Reputation: 23
I'm a beginner to C++, so please be understanding...
I want to search for a string (needle) within a file (haystack), by reading each line separately, then searching for the needle in that line. However, ideally for a more robust code I would like to be able to just read individual words on the line, so that if there are larger (i.e. multiple) white-space gaps betweeen words they are ignored when searching for the needle. (e.g perhaps using the >> operator??) That is, the needle string should not have to exactly match the size of the space between words in the file.
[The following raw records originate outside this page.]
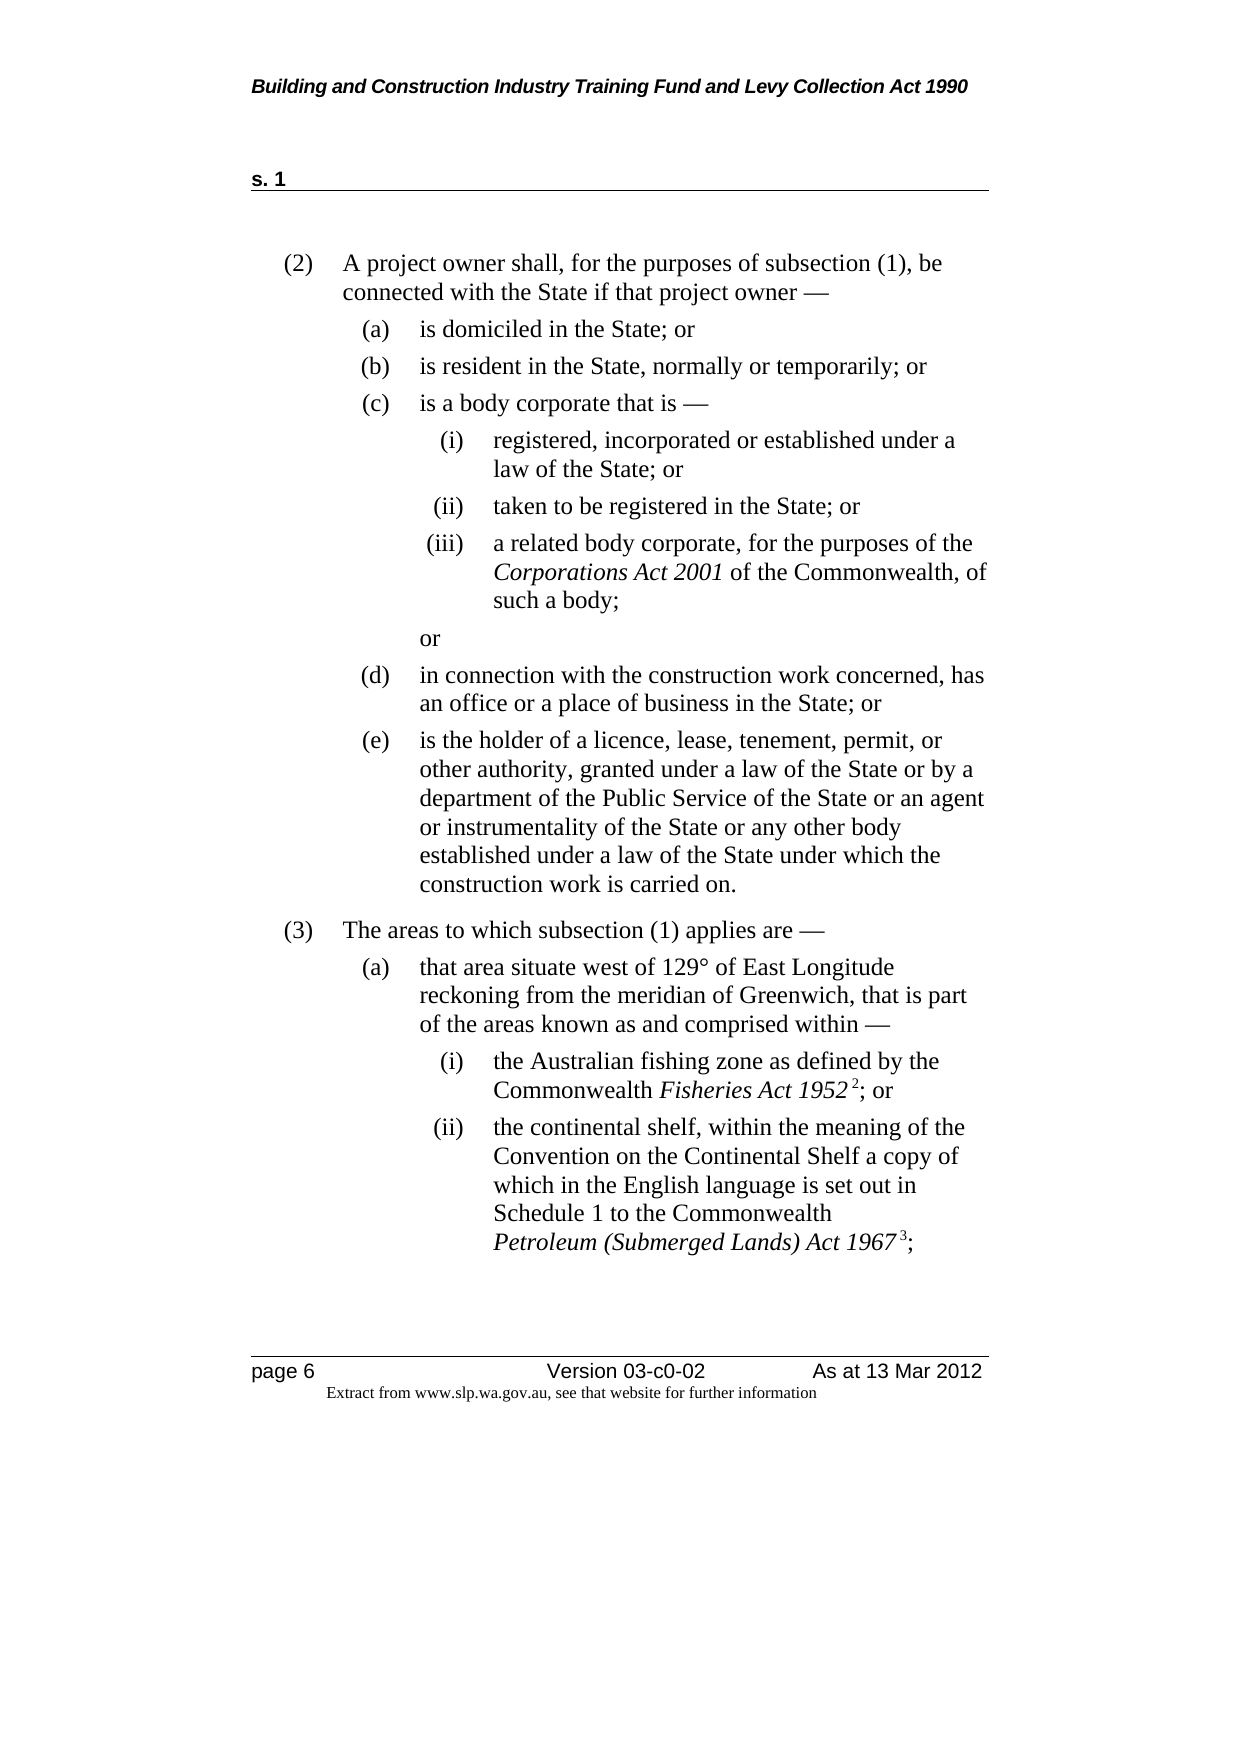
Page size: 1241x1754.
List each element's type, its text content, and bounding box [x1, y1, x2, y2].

text (e) is the holder of a licence, lease, tenement, permit, or other authority, granted under a law of the State or by a department of the Public Service of the State or an agent or instrumentality of the State or any other body established under a law of the State under which the construction work is carried on. [251, 726, 989, 898]
text (c) is a body corporate that is — [251, 388, 989, 417]
text (i) registered, incorporated or established under a law of the State; or [251, 425, 989, 483]
text (a) that area situate west of 129° of East Longitude reckoning from the meridian of , that is part of the areas known as and comprised within — [251, 952, 989, 1038]
text (2) A project owner shall, for the purposes of subsection (1), be connected with the State if that project owner — [251, 248, 989, 306]
text (iii) a related body corporate, for the purposes of the Corporations Act 2001 of the Commonwealth, of such a body; [251, 528, 989, 614]
text (a) is domiciled in the State; or [251, 314, 989, 343]
text or [251, 623, 989, 651]
text (3) The areas to which subsection (1) applies are — [251, 915, 989, 943]
text (ii) taken to be registered in the State; or [251, 491, 989, 520]
text (ii) the continental shelf, within the meaning of the Convention on the Continental Shelf a copy of which in the English language is set out in Schedule 1 to the Commonwealth Petroleum (Submerged Lands) Act 1967 3; [251, 1112, 989, 1256]
text (i) the Australian fishing zone as defined by the Commonwealth Fisheries Act 1952 2; or [251, 1046, 989, 1104]
text (b) is resident in the State, normally or temporarily; or [251, 351, 989, 380]
text (d) in connection with the construction work concerned, has an office or a place of business in the State; or [251, 660, 989, 717]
so for example, if I have a needle:
"The quick brown fox jumps over the lazy dog"
in the file this might be written (on a particular line) as:
... "The quick brown fox jumps over the lazy dog" ...
Is there an efficient way to do this?
Currently I include the necessary number of spaces in my needle string but I would like to improve the code, if possible.
My code currently looks something like the following (within a method in a class):
double var1, var2;
char skip[5];
std::fstream haystack ("filename");
std::string needle = "This is a string, and var1 =";
std::string line;
int pos;
bool found = false;
// Search for needle
while ( !found && getline (haystack,line) ) {
pos = line.find(needle); // find position of needle in current line
if (pos != std::string::npos) { // current line contains needle
std::stringstream lineStream(line);
lineStream.seekg (pos + needle.length());
lineStream >> var1;
lineStream >> skip;
lineStream >> var2;
found = true;
}
}
(Just for clarity, after finding the string (needle) I want to store the next word on that line or in some cases store the next word, then skip a word and store the following word, for example:
With a file:
... ...
... This is a string, and var1 = 111 and 777 ...
... ...
I want to extract var1 = 111; var2 = 777;
)
Thanks in advance for any help!
Upvotes: 2
Views: 5272
Reputation: 53047
This will work, although I think there's a shorter solution:
std::size_t myfind(std::string ins, std::string str) {
for(std::string::iterator it = ins.begin(), mi = str.begin(); it != ins.end(); ++it) {
if(*it == *mi) {
++mi;
if (mi == str.end())
return std::distance(ins.begin(),it);
}
else {
if(*it == ' ')
continue;
mi = str.begin();
}
}
return std::string::npos;
}
// use:
myfind("foo The quick brown fox jumps over the lazy dog bar", "The quick brown fox");
Upvotes: 1
Reputation: 59269
To solve your problem you should strip extra spaces from the needle and the haystack line. std::unique
is defined to do this. Normally it is used after sorting the range, but in this case all we really want to do is remove duplicate spaces.
struct dup_space
{
bool operator()( char lhs, char rhs )
{
return std::isspace( lhs ) && std::isspace( rhs );
}
};
void despacer( const std::string& in, std::string& out )
{
out.reserve( in.size() );
std::unique_copy( in.begin(), in.end(),
std::back_insert_iterator( out ),
dup_space()
);
}
You should use it like this:
void find( const std::string& needle, std::istream haystack )
{
std::string real_needle;
despacer( needle, real_needle );
std::string line;
std::string real_line;
while( haystack.good() )
{
line.clear();
std::getline( haystack, line );
real_line.clear();
despacer( line, real_line );
auto ret = real_line.find( real_needle );
if( ret != std::string::npos )
{
// found it
// do something creative
}
}
}
Upvotes: 0
Reputation: 726589
You can find all sequences of white space characters in the line
string, and replace them with a single white space. This way you would be able to replace multiple spaces in the needle
as well, and the rest of your search algorithm would continue working unchanged.
Here is a way to remove duplicates using STL:
#include <iostream>
#include <algorithm>
#include <string>
#include <iterator>
using namespace std;
struct DupSpaceDetector {
bool wasSpace;
DupSpaceDetector() : wasSpace(0) {}
bool operator()(int c) {
if (c == ' ') {
if (wasSpace) {
return 1;
} else {
wasSpace = 1;
return 0;
}
} else {
wasSpace = 0;
return 0;
}
}
};
int main() {
string source("The quick brown fox jumps over the lazy dog");
string destination;
DupSpaceDetector detector;
remove_copy_if(
source.begin()
, source.end()
, back_inserter(destination)
, detector
);
cerr << destination << endl;
return 0;
}
Upvotes: 1